===== TEXTO PARA LEITURA =====

Mas isso é apenas parte do problema. Um segundo elemento a ser considerado é o elevado índice de desistência da profissão. Grande número dos que se formam professores não terão as salas de aula como destino ocupacional. Estudo recente sobre alunos que cursaram História entre 1998 e 2001 aponta que, dos 45 que entraram (44 vestibular + 1 obtenção de novo título), 38 se formaram; desses, 7 estavam na sala de aula na ocasião da pesquisa, sendo que 4 revelaram que estavam em vias de abandoná-la, ou seja, somente três pretendiam continuar atuando como professor da educação básica (AMORIM, 2012).

A UFMG fez elevado investimento, nas duas últimas décadas, criando cursos exclusivamente de licenciatura, em que a escolha precede o vestibular. Grande parte dos alunos desses cursos diz explicitamente que a sala de aula não é a sua opção. E um dos motivos mais apontados é a informação sobre o elevado índice de abandono da profissão, isto é, professores experientes que se afastam por adoecimento ou por não suportarem mais ser vítimas de violência física e/ou simbólica no cotidiano da sala de aula.

=====

» **LISTA DE TAREFAS**
#1 No texto sobre o abandono da profissão docente, quantos dos alunos de História que se formaram pretendiam continuar atuando como professores da educação básica?
#2 Retome o texto sobre o abandono da profissão docente logo após a última frase apresentada.

===== LINHAS LISTADAS =====

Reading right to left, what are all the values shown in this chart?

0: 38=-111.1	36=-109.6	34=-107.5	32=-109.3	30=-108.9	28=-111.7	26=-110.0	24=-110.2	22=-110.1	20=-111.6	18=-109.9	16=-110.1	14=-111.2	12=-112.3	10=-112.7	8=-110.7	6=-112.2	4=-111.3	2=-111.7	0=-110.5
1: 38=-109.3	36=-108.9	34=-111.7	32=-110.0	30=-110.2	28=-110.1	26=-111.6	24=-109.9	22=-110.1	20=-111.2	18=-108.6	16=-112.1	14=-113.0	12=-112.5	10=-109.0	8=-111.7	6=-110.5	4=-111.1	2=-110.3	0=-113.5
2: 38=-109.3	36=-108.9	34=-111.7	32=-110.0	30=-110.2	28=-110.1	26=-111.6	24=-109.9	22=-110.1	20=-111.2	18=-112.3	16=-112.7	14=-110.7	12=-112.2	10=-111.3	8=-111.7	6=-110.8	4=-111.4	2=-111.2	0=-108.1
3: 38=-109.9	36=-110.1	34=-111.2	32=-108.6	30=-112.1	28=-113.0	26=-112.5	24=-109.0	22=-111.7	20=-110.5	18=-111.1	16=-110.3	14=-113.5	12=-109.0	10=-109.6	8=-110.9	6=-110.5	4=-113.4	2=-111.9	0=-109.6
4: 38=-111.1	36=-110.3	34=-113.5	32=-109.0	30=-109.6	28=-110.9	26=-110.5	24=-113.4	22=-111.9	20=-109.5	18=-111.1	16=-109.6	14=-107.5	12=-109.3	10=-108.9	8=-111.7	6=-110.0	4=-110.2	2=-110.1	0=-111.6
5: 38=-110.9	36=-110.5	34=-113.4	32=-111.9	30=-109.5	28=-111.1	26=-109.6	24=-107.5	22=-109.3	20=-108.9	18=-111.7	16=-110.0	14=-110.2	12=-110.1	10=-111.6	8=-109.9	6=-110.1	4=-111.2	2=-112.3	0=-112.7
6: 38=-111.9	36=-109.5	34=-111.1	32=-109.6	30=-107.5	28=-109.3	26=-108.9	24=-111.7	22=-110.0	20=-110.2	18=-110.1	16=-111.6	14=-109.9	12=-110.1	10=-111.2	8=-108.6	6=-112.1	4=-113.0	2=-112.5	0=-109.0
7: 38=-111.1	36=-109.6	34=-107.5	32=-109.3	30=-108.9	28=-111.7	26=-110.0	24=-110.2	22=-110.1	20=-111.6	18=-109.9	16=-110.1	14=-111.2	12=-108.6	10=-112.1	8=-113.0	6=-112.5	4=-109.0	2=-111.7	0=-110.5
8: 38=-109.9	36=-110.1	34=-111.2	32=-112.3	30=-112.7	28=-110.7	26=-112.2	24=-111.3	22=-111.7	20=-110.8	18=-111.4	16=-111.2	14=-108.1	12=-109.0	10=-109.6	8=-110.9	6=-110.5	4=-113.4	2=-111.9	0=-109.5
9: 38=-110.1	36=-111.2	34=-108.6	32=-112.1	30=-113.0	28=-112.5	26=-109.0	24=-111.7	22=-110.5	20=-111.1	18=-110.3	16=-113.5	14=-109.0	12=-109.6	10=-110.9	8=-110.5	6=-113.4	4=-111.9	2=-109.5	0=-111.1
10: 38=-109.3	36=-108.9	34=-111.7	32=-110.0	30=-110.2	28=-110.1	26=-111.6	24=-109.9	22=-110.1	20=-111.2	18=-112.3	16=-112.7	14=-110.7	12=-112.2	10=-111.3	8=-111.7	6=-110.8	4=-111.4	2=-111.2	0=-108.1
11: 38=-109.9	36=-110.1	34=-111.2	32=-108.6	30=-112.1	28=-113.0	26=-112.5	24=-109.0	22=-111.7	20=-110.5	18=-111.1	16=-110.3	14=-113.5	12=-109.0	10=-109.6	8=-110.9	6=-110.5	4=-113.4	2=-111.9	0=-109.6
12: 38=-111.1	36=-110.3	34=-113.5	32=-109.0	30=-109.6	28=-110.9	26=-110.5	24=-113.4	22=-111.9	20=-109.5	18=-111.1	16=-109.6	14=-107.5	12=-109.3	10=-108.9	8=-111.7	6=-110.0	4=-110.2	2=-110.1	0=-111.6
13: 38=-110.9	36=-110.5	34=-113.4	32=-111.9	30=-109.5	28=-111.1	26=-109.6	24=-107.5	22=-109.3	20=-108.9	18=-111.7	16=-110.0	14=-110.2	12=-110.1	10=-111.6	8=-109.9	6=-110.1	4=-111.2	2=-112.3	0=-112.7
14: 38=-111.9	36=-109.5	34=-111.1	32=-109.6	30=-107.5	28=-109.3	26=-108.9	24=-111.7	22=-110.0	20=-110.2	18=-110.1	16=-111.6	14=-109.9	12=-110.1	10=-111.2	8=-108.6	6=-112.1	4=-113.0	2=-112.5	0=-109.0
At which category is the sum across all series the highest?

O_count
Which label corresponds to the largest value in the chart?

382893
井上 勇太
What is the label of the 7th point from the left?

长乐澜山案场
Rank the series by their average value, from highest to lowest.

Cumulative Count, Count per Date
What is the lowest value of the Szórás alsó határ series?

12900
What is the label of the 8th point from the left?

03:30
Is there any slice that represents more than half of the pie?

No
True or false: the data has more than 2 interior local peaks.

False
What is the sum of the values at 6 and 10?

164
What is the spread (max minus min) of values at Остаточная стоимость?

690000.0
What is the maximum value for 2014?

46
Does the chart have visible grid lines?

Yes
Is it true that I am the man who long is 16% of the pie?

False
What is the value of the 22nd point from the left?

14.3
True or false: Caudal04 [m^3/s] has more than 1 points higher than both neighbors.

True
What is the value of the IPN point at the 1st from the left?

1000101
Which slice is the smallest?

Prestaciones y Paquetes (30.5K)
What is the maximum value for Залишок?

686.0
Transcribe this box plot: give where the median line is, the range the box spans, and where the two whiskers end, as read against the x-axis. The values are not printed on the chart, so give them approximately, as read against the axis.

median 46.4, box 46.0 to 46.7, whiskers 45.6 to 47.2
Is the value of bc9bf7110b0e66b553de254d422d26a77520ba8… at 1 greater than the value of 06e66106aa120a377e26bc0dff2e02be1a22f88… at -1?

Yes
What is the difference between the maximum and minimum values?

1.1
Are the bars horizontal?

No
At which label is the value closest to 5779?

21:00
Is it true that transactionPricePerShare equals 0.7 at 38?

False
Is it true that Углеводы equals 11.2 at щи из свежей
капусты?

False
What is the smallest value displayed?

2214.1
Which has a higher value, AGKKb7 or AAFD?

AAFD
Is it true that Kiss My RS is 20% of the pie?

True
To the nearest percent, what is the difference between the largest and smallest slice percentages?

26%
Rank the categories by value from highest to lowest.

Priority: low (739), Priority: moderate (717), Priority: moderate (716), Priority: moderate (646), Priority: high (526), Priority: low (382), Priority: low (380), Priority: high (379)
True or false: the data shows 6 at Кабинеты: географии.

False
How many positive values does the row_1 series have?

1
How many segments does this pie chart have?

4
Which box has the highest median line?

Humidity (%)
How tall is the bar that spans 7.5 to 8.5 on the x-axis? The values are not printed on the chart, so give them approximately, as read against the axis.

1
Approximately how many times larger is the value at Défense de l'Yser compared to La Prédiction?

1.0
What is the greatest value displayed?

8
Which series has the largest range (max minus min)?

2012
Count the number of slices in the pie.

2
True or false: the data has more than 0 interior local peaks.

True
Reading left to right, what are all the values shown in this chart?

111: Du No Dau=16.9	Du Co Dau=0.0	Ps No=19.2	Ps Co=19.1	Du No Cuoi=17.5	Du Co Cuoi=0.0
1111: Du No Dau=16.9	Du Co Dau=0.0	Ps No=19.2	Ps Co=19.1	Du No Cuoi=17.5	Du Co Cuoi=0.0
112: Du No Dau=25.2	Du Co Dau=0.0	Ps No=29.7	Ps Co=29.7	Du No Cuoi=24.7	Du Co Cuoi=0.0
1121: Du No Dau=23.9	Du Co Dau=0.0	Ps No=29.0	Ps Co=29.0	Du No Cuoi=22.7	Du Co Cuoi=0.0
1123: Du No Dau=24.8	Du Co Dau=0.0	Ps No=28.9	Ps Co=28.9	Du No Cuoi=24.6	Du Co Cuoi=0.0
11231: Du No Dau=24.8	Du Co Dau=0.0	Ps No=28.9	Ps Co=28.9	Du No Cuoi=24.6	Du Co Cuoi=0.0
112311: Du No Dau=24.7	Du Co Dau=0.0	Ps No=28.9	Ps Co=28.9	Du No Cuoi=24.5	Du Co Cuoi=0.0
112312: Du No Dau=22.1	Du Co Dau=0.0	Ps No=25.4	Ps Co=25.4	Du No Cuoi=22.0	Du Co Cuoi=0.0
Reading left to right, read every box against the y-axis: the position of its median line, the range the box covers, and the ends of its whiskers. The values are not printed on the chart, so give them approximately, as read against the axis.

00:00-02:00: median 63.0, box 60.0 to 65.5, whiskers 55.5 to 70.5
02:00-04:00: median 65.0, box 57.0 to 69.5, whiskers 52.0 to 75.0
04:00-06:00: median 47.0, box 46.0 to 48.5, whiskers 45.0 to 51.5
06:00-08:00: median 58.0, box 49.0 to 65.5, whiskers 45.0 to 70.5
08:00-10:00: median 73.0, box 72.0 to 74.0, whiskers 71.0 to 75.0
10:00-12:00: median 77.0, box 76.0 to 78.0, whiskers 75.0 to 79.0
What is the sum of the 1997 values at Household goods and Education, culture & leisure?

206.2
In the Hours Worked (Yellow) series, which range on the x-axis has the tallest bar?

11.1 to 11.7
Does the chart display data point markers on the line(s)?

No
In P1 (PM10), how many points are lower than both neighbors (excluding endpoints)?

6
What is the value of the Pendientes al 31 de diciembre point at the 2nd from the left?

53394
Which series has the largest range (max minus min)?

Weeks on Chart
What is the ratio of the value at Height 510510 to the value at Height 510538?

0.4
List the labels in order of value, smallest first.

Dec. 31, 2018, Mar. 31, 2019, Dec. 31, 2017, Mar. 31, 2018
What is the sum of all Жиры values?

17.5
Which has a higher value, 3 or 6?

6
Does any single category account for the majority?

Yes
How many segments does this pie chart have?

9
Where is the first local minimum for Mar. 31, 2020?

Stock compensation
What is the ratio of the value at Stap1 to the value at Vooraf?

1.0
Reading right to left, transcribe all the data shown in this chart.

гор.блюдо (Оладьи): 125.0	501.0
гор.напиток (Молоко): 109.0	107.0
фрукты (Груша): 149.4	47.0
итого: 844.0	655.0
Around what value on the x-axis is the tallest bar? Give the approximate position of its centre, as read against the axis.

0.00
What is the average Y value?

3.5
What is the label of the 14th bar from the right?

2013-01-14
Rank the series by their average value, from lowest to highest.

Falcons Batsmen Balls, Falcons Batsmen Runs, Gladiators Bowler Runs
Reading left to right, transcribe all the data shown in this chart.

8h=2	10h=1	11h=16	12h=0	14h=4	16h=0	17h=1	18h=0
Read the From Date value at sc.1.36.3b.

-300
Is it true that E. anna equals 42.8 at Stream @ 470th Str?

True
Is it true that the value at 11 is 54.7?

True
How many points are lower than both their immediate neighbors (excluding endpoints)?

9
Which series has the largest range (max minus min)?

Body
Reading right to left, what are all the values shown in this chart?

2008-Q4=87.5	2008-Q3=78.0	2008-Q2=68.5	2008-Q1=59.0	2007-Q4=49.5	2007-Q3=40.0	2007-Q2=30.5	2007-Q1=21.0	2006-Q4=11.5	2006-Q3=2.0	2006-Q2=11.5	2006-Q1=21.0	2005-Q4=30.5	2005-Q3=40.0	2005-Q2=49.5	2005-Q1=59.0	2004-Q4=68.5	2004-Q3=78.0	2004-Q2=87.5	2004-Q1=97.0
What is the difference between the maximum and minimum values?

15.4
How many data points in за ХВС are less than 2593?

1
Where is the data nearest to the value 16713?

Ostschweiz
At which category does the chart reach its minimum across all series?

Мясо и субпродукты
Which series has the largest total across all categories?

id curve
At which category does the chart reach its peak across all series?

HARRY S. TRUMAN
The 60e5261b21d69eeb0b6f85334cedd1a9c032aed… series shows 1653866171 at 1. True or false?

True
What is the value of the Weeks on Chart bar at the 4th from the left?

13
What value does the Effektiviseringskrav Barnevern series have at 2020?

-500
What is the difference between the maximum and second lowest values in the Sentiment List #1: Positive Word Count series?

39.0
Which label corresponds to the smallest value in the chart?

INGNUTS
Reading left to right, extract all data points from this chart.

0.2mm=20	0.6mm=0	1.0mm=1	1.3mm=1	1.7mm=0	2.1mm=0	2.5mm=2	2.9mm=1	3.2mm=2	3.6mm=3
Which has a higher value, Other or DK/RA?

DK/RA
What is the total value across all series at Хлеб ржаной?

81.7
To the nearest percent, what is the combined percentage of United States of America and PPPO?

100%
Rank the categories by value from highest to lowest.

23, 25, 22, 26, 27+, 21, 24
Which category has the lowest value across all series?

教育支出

=====

» **TAREFAS RESOLVIDAS**
#1 Somente três pretendiam continuar atuando como professores da educação básica.

#2
Internamente, a Universidade tem enfrentado o problema com ações como o Programa Institucional de Bolsas de Iniciação à Docência (PIBID), que concede bolsas de estudos e realiza um diferenciado trabalho de formação para alunos dos cursos de licenciatura. Trata-se de projeto inovador e que tenta garantir condições mais adequadas de percurso escolar desses estudantes. Contudo, se não forem modificadas as condições gerais da docência, para fazer dela uma carreira atrativa, há fortes indícios de que não teremos professores para atuar na universalização da educação básica, conforme prevê o PNE.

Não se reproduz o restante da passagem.